→ Exercise
Give back the data exactly, with no images.

● ● ● ●

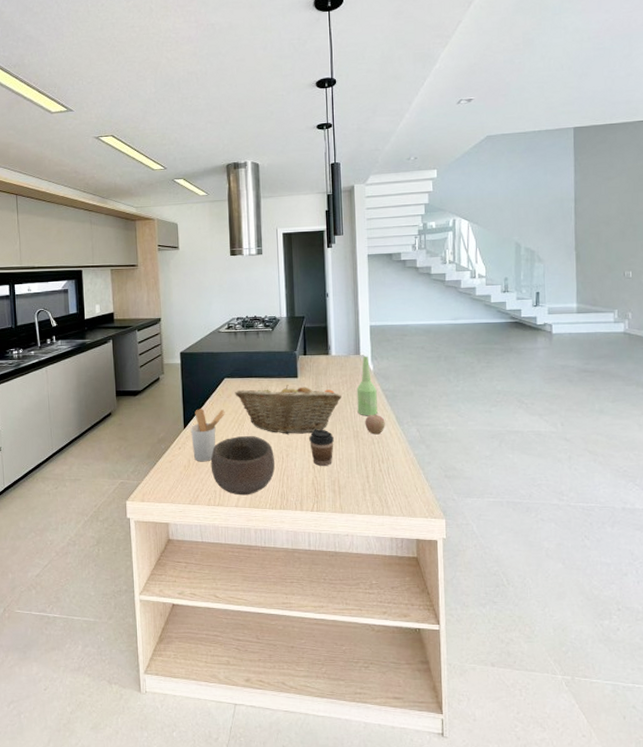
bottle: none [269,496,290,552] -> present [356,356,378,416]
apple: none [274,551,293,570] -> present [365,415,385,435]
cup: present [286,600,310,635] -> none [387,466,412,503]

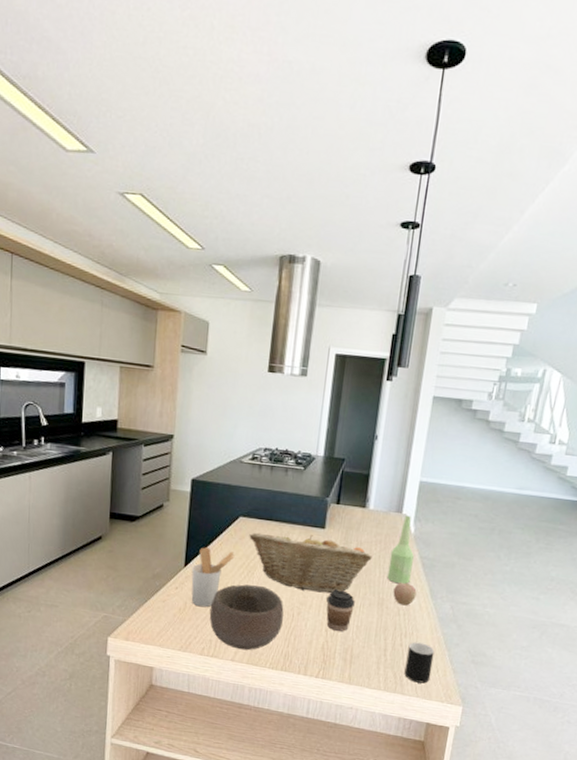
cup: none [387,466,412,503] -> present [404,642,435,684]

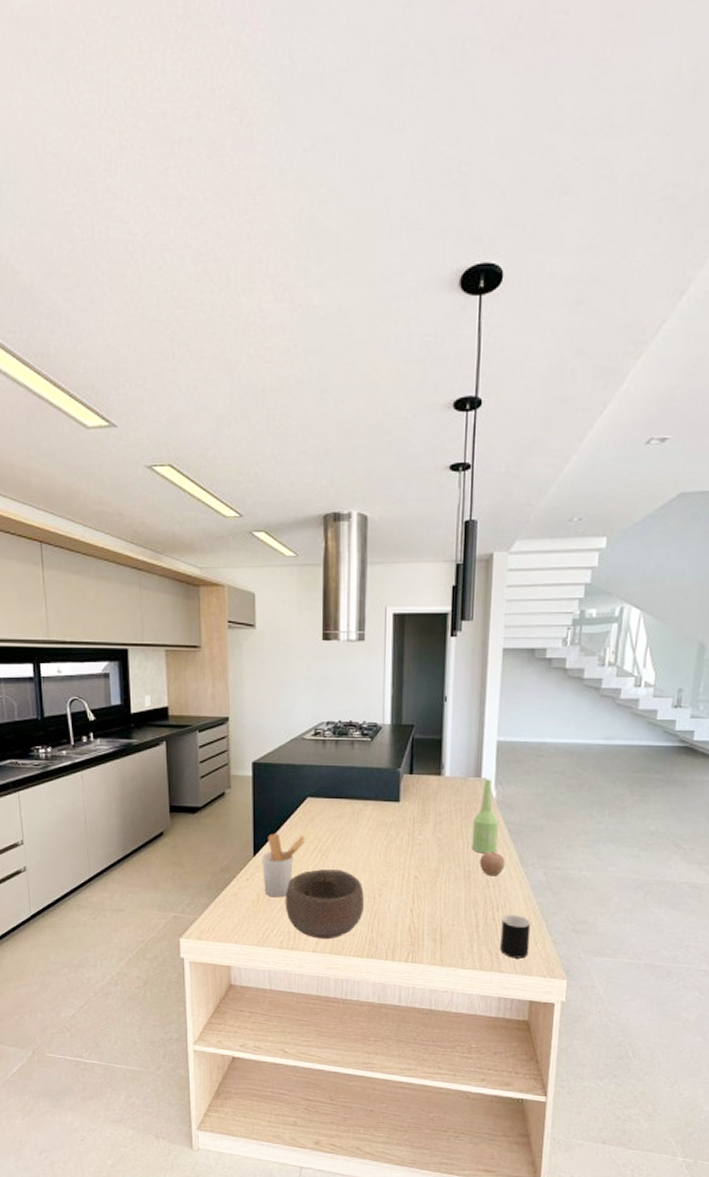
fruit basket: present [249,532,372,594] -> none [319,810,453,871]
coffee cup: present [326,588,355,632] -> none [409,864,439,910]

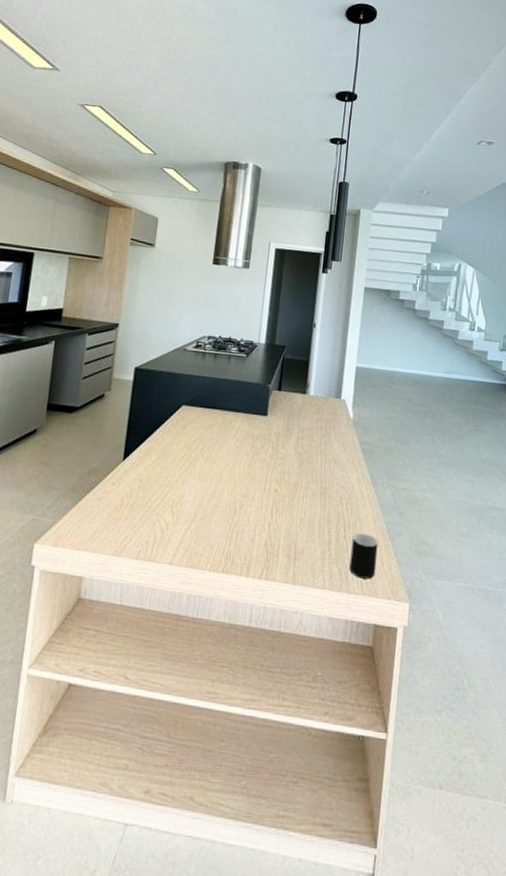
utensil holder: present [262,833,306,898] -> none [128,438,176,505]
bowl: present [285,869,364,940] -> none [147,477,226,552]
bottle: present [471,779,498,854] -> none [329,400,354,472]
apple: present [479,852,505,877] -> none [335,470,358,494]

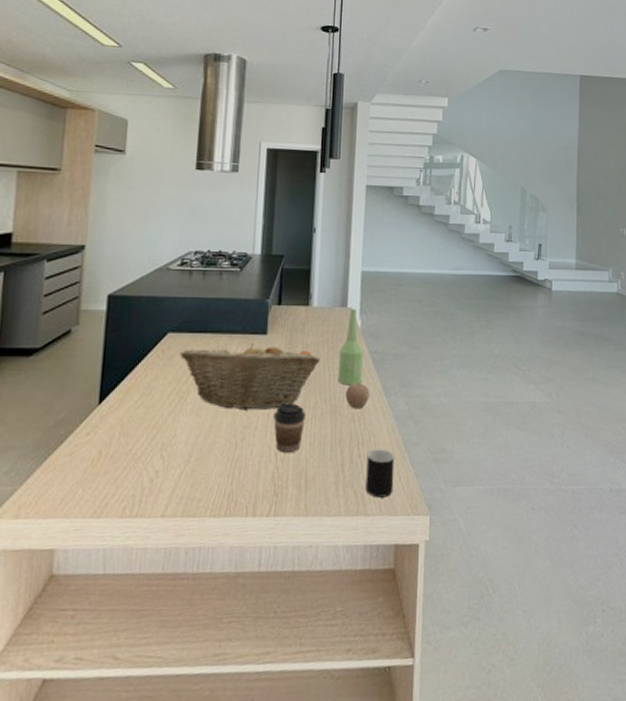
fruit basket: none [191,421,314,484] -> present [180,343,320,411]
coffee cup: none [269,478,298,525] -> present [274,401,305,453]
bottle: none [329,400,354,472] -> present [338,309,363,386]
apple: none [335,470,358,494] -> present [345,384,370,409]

● ● ● ●

→ Answer to the problem
bottle: none [269,496,290,552] -> present [356,356,378,416]
apple: none [274,551,293,570] -> present [365,415,385,435]
cup: present [286,600,310,635] -> none [387,466,412,503]

cup: none [387,466,412,503] -> present [404,642,435,684]

fruit basket: present [249,532,372,594] -> none [319,810,453,871]
coffee cup: present [326,588,355,632] -> none [409,864,439,910]

utensil holder: present [262,833,306,898] -> none [128,438,176,505]
bowl: present [285,869,364,940] -> none [147,477,226,552]
bottle: present [471,779,498,854] -> none [329,400,354,472]
apple: present [479,852,505,877] -> none [335,470,358,494]

fruit basket: none [191,421,314,484] -> present [180,343,320,411]
coffee cup: none [269,478,298,525] -> present [274,401,305,453]
bottle: none [329,400,354,472] -> present [338,309,363,386]
apple: none [335,470,358,494] -> present [345,384,370,409]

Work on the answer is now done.